===== DATA FOR PROCESSING
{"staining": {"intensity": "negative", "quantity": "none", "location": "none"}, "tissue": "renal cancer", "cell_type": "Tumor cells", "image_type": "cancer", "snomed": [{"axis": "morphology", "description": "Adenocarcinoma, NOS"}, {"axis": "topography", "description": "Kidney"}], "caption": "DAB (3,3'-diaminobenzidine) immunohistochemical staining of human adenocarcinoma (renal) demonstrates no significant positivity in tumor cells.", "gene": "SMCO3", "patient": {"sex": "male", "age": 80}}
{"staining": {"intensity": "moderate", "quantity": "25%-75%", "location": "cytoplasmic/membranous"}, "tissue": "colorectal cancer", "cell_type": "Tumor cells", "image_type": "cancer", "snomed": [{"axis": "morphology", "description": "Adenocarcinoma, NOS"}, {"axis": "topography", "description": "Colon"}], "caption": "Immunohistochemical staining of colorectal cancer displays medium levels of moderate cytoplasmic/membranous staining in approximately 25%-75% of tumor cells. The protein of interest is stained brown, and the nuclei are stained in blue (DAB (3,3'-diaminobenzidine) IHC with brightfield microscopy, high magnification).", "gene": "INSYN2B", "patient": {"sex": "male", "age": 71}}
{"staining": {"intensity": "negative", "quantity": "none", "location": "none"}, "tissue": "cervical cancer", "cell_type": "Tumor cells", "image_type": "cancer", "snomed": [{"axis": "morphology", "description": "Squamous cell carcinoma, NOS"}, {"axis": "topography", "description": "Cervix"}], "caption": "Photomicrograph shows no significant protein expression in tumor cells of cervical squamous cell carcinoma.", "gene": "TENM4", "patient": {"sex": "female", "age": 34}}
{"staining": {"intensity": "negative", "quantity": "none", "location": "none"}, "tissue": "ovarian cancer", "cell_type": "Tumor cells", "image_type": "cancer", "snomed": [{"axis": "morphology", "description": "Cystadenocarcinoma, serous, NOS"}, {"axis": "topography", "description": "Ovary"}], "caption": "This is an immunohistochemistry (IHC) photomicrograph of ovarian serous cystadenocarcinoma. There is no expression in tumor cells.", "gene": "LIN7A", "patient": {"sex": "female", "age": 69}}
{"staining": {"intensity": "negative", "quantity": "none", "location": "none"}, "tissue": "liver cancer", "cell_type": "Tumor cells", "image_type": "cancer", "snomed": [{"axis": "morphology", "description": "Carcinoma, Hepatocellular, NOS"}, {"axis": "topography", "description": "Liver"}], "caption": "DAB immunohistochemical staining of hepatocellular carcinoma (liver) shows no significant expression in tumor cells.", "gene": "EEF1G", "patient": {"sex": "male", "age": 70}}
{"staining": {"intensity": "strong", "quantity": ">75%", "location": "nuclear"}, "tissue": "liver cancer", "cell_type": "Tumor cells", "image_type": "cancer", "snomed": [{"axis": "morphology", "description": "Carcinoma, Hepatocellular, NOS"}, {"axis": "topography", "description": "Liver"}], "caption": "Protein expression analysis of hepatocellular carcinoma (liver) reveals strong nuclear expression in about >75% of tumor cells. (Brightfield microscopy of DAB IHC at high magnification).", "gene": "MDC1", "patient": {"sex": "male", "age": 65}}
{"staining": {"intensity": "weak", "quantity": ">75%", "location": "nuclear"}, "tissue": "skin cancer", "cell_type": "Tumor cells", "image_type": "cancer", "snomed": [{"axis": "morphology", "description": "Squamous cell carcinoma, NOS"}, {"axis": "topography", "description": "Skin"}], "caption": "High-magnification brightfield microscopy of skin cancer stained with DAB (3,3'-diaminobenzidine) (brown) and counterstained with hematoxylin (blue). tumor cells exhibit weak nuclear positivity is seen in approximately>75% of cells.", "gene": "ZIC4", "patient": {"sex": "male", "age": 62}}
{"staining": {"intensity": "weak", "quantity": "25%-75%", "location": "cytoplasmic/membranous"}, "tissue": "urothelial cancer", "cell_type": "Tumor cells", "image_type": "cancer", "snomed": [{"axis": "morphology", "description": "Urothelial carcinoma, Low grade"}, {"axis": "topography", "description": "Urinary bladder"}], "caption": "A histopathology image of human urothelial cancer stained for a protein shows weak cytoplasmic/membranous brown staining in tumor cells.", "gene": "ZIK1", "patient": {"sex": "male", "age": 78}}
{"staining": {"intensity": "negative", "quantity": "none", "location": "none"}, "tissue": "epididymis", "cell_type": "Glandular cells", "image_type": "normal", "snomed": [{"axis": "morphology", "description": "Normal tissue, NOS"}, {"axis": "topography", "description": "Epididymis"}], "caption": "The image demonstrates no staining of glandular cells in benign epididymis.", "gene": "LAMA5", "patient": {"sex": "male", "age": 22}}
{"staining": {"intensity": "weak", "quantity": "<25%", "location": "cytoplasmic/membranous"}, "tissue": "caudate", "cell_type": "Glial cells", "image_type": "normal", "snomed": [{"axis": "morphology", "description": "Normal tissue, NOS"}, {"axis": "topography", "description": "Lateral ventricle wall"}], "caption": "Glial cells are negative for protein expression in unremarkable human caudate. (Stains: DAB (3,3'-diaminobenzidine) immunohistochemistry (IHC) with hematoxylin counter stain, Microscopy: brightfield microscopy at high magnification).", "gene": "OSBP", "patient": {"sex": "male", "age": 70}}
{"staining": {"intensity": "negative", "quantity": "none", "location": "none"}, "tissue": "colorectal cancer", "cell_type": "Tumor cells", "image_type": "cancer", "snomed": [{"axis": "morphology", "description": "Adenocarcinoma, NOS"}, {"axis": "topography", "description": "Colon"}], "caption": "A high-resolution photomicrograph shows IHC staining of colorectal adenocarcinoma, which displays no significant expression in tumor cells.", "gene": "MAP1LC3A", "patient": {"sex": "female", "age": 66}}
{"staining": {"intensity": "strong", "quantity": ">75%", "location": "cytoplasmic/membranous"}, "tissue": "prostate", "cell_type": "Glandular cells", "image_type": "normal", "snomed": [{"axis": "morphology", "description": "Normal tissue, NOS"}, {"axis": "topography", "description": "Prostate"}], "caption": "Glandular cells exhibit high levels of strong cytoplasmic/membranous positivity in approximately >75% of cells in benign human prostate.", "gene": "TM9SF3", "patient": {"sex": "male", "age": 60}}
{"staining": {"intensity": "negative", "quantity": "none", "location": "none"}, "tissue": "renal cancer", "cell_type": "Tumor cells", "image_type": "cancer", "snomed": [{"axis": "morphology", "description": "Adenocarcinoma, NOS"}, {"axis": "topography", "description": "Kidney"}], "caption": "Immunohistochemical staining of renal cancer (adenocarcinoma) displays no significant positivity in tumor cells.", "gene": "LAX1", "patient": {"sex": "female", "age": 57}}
==========
Among the records, find every line holding the word "hepatocellular" and copy it.

{"staining": {"intensity": "negative", "quantity": "none", "location": "none"}, "tissue": "liver cancer", "cell_type": "Tumor cells", "image_type": "cancer", "snomed": [{"axis": "morphology", "description": "Carcinoma, Hepatocellular, NOS"}, {"axis": "topography", "description": "Liver"}], "caption": "DAB immunohistochemical staining of hepatocellular carcinoma (liver) shows no significant expression in tumor cells.", "gene": "EEF1G", "patient": {"sex": "male", "age": 70}}
{"staining": {"intensity": "strong", "quantity": ">75%", "location": "nuclear"}, "tissue": "liver cancer", "cell_type": "Tumor cells", "image_type": "cancer", "snomed": [{"axis": "morphology", "description": "Carcinoma, Hepatocellular, NOS"}, {"axis": "topography", "description": "Liver"}], "caption": "Protein expression analysis of hepatocellular carcinoma (liver) reveals strong nuclear expression in about >75% of tumor cells. (Brightfield microscopy of DAB IHC at high magnification).", "gene": "MDC1", "patient": {"sex": "male", "age": 65}}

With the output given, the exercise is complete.